Un officier de la douane afghane à Herat, à l'ouest de Kaboul, Afghanistan, le 13 avril 2015.

Un officier de la douane afghane à Herat, à l'ouest de Kaboul, Afghanistan, le 13 avril 2015.

Plus de cinq tonnes de drogues diverses de production locale, dont de l'héroïne et de l'opium, ont été détruites dimanche par la police à Herat, dans l'ouest de l'Afghanistan, lors d'un spectaculaire feu de joie, a rapporté un correspondant de l'AFP.

Des sachets et des paquets d'opium, dont le pays est le premier producteur mondial, d'héroïne, de morphine, de haschich et aussi des produits chimiques destinés à leur fabrication et même une centaine de bouteilles d'alcool, dont du whisky, ont ainsi disparu dans les flammes, dégageant une épaisse colonne de fumée noire.

Le feu a été allumé à l'extérieur de Herat, au milieu du désert minéral frontalier de l'Iran, sous la direction du chef provincial de la police Mohamad Ayoub Ansari et du vice ministre de l'Intérieur chargé de la lutte anti-drogue, Baaz Mohammad Ahmadi, a précisé le correspondant.

La valeur de ce stock, qui correspond aux saisies des six derniers mois selon M. Ansari, n'a pas été précisée. Mais à titre d'exemple, une tonne d'héroïne arrivant sur le marché européen équivaut à environ 40 millions d'euros à la revente au gramme, selon les chiffres de l'Office des Nations unies contre la drogue et le crime (UNODC).

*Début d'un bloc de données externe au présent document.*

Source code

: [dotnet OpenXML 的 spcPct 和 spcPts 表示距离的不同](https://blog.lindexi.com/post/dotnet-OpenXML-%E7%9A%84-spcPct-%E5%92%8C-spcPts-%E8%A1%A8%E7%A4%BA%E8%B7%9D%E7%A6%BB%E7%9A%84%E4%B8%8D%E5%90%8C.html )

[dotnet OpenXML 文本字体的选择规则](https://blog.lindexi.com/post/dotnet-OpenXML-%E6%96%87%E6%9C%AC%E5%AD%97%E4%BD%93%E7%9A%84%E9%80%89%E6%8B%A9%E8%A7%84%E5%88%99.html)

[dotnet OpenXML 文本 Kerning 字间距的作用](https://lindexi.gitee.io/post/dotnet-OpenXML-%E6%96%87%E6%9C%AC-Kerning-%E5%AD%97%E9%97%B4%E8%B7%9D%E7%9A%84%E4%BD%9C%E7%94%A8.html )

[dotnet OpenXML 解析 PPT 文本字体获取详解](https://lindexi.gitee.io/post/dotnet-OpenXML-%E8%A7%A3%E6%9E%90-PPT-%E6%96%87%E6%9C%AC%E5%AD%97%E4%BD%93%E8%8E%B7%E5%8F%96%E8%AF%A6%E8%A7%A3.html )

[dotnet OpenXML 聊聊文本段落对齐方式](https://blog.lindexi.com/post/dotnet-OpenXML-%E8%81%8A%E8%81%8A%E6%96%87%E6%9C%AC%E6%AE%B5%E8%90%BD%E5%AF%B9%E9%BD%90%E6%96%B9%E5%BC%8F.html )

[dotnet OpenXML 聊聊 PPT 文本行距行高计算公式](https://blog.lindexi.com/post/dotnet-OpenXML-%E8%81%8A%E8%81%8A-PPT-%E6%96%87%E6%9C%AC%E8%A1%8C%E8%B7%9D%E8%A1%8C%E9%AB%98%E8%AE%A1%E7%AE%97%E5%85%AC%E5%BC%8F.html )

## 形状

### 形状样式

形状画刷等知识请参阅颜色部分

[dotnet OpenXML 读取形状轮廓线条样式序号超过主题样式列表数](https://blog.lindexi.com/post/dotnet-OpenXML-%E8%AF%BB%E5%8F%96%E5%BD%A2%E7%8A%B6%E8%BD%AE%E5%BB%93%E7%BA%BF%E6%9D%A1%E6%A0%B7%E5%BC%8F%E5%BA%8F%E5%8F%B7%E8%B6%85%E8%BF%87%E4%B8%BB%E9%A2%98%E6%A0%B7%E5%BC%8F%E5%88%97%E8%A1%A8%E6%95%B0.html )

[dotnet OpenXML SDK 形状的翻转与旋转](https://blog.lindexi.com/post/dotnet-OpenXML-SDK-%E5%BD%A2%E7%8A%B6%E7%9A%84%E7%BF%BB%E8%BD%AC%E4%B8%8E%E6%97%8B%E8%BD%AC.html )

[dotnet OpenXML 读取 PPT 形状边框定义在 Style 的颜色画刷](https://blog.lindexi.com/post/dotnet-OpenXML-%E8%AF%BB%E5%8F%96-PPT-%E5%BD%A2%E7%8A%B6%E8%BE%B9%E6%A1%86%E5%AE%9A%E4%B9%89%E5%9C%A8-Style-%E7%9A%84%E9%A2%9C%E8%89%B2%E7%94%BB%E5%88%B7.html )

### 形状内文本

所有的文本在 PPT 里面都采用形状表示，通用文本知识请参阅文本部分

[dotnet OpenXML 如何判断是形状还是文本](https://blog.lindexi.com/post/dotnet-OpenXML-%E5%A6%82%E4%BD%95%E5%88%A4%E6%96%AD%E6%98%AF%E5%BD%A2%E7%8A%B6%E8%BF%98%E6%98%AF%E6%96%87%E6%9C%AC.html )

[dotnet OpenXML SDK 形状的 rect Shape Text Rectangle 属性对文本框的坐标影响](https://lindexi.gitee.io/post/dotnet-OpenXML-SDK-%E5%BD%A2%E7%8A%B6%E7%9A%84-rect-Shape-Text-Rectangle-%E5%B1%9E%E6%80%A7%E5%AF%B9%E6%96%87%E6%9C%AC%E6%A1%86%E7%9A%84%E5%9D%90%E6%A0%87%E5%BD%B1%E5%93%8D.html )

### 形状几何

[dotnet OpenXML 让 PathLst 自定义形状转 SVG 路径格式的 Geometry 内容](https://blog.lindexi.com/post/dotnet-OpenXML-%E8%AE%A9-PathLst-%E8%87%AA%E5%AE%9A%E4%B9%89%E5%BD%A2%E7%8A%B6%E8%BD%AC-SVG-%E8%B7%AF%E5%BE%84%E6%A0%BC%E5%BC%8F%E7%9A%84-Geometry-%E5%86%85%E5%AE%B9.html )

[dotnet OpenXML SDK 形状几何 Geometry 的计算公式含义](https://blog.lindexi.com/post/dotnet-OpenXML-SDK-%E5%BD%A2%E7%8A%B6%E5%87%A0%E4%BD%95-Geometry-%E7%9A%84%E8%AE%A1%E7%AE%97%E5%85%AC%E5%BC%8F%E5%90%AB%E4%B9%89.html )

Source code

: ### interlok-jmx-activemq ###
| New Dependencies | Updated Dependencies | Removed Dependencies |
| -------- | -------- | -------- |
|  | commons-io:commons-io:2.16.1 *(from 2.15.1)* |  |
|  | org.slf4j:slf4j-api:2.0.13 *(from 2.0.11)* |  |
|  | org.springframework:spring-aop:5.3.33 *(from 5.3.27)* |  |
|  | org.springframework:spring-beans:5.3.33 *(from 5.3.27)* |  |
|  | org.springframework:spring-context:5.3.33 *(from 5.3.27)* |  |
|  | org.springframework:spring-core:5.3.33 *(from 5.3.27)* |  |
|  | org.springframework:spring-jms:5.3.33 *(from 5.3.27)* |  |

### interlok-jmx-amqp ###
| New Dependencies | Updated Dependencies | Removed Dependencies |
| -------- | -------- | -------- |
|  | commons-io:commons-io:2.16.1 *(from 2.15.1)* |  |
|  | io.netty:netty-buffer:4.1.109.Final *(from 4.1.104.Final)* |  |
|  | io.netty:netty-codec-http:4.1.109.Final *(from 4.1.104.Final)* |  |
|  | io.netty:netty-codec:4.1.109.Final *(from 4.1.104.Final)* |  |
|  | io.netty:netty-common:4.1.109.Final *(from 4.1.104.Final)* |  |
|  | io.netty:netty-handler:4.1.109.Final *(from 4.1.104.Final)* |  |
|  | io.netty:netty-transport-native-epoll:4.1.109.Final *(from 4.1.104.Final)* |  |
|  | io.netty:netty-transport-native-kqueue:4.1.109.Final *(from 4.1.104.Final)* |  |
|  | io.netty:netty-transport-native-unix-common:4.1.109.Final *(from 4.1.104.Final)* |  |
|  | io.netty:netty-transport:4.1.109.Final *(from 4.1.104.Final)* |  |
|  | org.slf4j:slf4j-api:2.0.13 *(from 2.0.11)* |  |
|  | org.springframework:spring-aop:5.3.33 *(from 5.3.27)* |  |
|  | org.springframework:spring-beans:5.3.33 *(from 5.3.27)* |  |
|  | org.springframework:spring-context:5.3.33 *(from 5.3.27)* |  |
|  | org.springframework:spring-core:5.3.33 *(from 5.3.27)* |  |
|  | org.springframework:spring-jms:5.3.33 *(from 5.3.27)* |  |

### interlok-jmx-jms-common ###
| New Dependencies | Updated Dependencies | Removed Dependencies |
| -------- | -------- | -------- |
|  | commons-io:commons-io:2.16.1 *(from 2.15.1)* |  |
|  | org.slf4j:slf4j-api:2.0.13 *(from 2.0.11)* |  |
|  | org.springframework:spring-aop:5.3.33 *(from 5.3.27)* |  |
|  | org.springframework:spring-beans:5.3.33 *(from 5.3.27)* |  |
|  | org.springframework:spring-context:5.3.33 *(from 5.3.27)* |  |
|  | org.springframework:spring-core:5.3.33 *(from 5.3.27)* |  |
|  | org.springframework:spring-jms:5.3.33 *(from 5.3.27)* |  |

La province d'Herat qui s'est récemment spécialisée dans le safran n'est pas productrice, contrairement au Helmand voisin également appelé "la province du pavot" - la matière première de l'héroïne.

Mais sa proximité avec l'Iran en fait une des routes commerciales prisées des trafiquants vers l'Europe, avec le Pakistan vers l'Asie du Sud-Est et la troisième voie, vers le Nord, à destination de la Russie.

L'Afghanistan est de loin le premier producteur d'opium du monde en particulier le Helmand (sud) qui assure à lui seul plus de 80% de la production mondiale.

La production est largement contrôlée par les talibans, qui taxent les planteurs de pavots et financent ainsi en partie leur insurrection.